I use powers of 2 to encode values such as file formats into a single numerical field in MySQL (which briefly was SunSQL and is now OracleSQL?).  So I have code that looks like:

our %cat_formats = (
  2**1  => ['DICOM'],
  2**2  => ['NEMA'],
  2**3  => ['Analyze'],

and so on, adding the numbers together gives me a unique value, encoding combinations of values, which I can store in a BIGINT field in MySQL.  This was fine while I was listing 32 file formats or less, but I now list 36.  The test I had been using for matching a format-encoding value against the stored MySQL value is something like this, if I were testing for a value of 2.

  $ret = (($readfmt * 1) & 2) ? 1 : 0;

I multiply the value by 1 to be sure it's in a numerical context, and I pedantically set the return value to 1 or 0 for consistency with cases where I might want to set it to something else. 

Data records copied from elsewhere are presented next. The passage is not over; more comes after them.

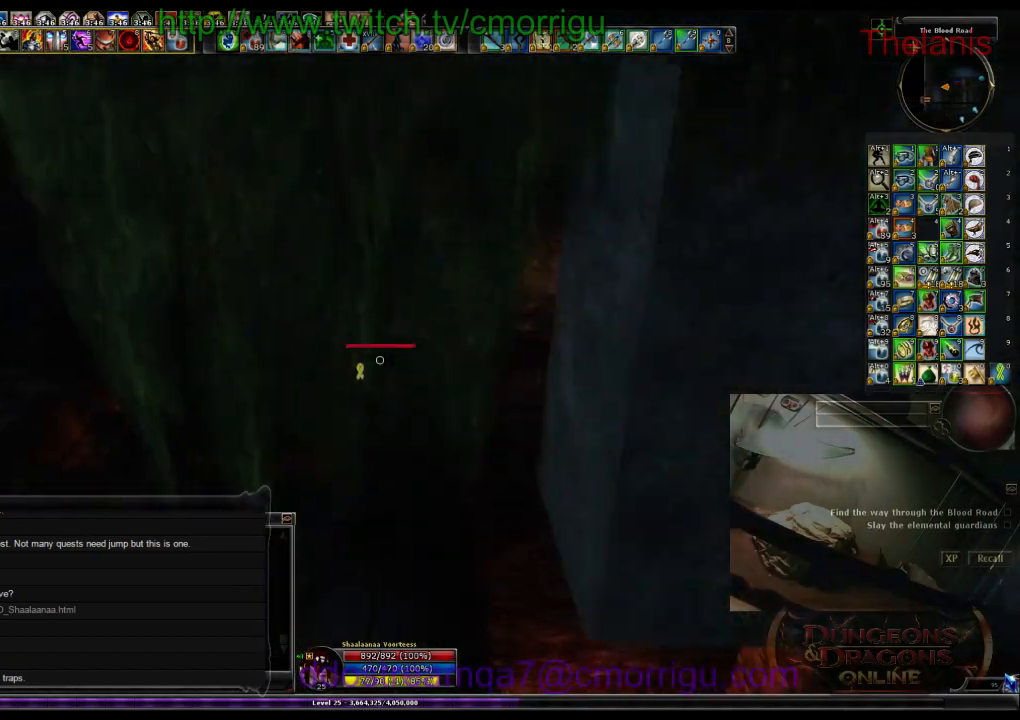
{"keys": [], "events": [[467, "w", "up"]]}
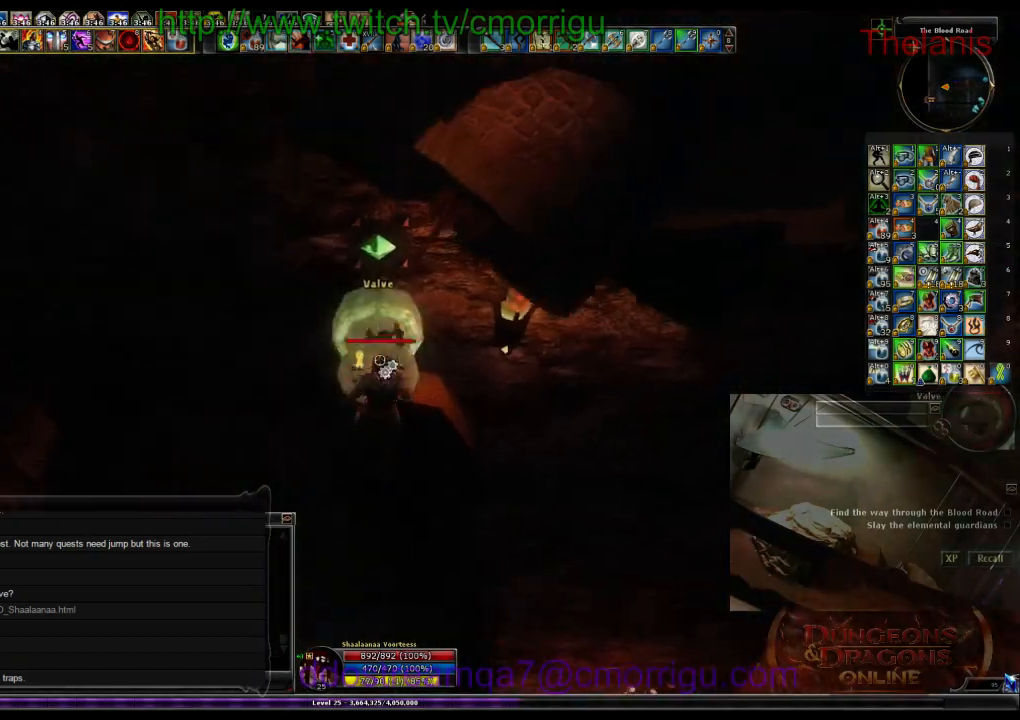
{"keys": [], "events": []}
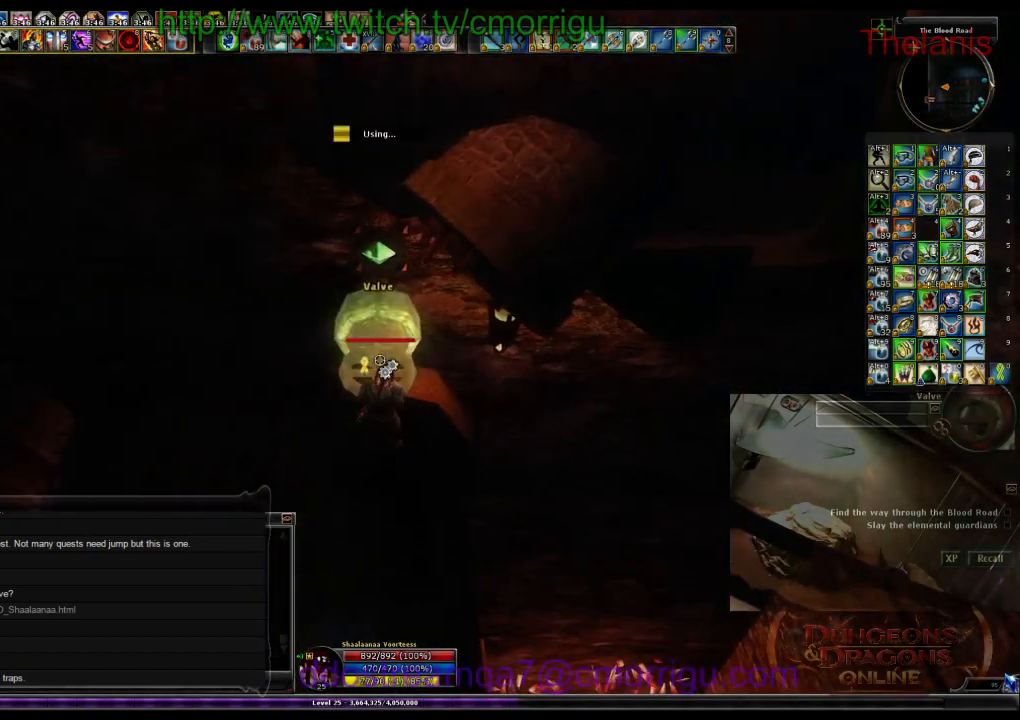
{"keys": [], "events": []}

Problem was, this was returning true whenever the stored value was greater than 2^32, and I use the value 2^34 to denote NIFTI format.  So whenever I was testing for a value of 2 (denoting DICOM, common), I was returning true for any program that could read NIFTI format (somewhat rarer).  Which lead to the FSL program being listed as the second highest ranked DICOM viewing program.  Now FSL is a fine program, but sadly it cannot read DICOM.

All I had to do to fix it was enable big numbers, and all was well.